Start of Given passage
Keytrade Bank, Belgium’s first online bank and part of Credit Mutuel Arkea, one of France’s largest banking groups, is harnessing the cloud along with other digital technologies for transformative impact. These include processing massive quantities of data (which was impossible earlier) and driving competitive advantage by accelerating product development, shortening time to market, collaborating with its ecosystem, and enhancing personalisation.

cloud systems, banking
© shutterstock/Golden Dayz

Also, consider Union Bank of Philippines’ experience with hybrid cloud systems: the bank said it gave them the flexibility to migrate workloads gradually and scale IT infrastructure only as required.

Also, with a hybrid cloud approach, banks can distribute their workloads based on criticality and sensitivity: they can house voluminous transactions in the public cloud and sensitive data in a private cloud system. The bank also notes that gradually transitioning workloads to a public cloud allows financial institutions to ascertain performance and security, thereby minimising migration risks.
End of Given passage
- _Requirement 1_
In the cloud banking text, starting at "cloud systems, banking" and ending at "only as required.", swap "flexibility" for "freedom" and write out the result.
- _Requirement 2_
Answer these questions from the cloud banking text.
(a) Of which banking group is Keytrade Bank a part?
(b) According to Union Bank of Philippines, what did hybrid cloud systems give the bank?
(c) With a hybrid cloud approach, where can banks house sensitive data?
Base every response on the cloud banking text alone.
Start of Information shown
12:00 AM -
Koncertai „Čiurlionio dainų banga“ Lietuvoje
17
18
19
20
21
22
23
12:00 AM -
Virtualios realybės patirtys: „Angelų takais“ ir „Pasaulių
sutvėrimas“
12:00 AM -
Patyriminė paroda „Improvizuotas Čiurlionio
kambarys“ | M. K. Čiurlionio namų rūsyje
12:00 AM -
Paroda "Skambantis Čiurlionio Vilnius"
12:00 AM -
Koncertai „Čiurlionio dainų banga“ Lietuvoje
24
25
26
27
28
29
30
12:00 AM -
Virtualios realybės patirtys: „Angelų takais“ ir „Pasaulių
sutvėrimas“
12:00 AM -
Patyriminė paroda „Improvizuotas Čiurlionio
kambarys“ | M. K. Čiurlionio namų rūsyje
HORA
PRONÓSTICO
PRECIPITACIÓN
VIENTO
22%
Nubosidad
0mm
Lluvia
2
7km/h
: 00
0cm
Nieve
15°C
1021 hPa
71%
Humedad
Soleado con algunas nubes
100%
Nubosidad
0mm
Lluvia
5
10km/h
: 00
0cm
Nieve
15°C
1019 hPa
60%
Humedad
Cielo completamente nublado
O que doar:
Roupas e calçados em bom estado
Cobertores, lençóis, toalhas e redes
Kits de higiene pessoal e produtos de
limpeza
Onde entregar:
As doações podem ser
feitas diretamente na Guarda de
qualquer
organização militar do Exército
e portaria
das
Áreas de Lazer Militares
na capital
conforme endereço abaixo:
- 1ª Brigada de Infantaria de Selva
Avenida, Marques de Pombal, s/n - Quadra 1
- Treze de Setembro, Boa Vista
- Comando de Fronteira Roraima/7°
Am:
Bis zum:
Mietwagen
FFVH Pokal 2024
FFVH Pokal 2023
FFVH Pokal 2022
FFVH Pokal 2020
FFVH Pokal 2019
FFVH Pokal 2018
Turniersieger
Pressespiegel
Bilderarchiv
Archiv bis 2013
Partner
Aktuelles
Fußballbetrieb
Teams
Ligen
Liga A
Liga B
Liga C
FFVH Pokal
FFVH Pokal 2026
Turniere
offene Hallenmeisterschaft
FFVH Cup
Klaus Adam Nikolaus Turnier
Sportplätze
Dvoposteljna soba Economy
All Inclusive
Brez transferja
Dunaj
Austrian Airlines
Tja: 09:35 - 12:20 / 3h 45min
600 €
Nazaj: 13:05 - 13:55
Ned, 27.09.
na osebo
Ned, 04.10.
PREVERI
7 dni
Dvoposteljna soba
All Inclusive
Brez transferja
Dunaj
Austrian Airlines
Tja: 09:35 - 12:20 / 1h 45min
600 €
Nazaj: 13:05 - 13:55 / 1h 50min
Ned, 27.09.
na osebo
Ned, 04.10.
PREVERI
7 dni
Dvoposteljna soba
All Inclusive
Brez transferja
End of Information shown
Start of Information shown
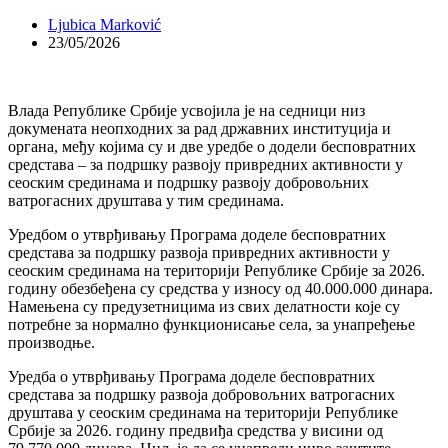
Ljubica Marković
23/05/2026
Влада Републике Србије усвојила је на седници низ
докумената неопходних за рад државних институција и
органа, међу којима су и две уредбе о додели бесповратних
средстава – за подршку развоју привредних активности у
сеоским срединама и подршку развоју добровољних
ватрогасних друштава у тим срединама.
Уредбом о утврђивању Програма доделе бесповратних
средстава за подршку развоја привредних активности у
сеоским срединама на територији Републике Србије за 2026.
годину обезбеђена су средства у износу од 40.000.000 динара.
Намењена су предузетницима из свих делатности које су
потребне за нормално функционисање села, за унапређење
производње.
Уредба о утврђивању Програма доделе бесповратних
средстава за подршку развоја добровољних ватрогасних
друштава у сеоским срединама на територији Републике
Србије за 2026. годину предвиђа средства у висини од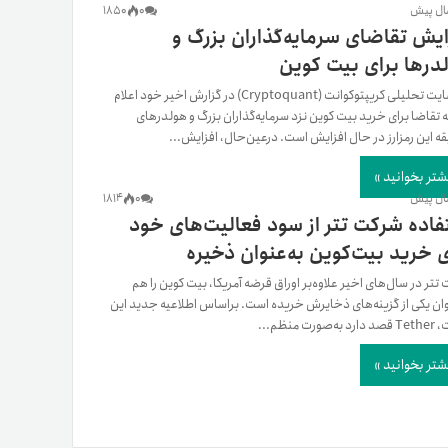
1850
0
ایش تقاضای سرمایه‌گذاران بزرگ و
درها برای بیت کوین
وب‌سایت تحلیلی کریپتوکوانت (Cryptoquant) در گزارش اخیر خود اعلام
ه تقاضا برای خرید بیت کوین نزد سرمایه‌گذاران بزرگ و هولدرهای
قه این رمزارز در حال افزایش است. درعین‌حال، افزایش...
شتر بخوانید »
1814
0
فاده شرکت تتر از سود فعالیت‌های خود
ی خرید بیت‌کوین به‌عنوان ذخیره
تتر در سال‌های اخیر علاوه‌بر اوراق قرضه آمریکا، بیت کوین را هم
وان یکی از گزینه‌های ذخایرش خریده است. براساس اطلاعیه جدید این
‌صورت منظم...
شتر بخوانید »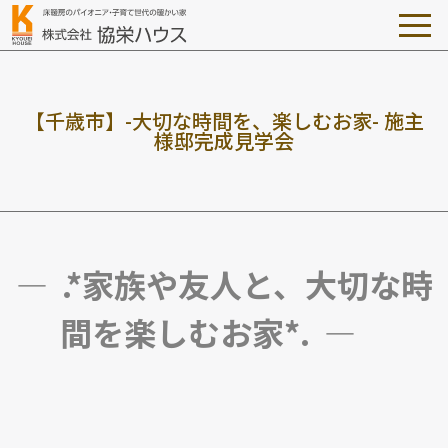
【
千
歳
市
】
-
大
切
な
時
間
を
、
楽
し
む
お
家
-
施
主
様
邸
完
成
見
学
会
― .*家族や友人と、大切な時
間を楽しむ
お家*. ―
End of Information shown
- _Problem solution 1_
cloud systems, banking
© shutterstock/Golden Dayz

Also, consider Union Bank of Philippines’ experience with hybrid cloud systems: the bank said it gave them the freedom to migrate workloads gradually and scale IT infrastructure only as required.

- _Problem solution 2_
(a) Credit Mutuel Arkea.
(b) The flexibility to migrate workloads gradually and scale IT infrastructure only as required.
(c) In a private cloud system.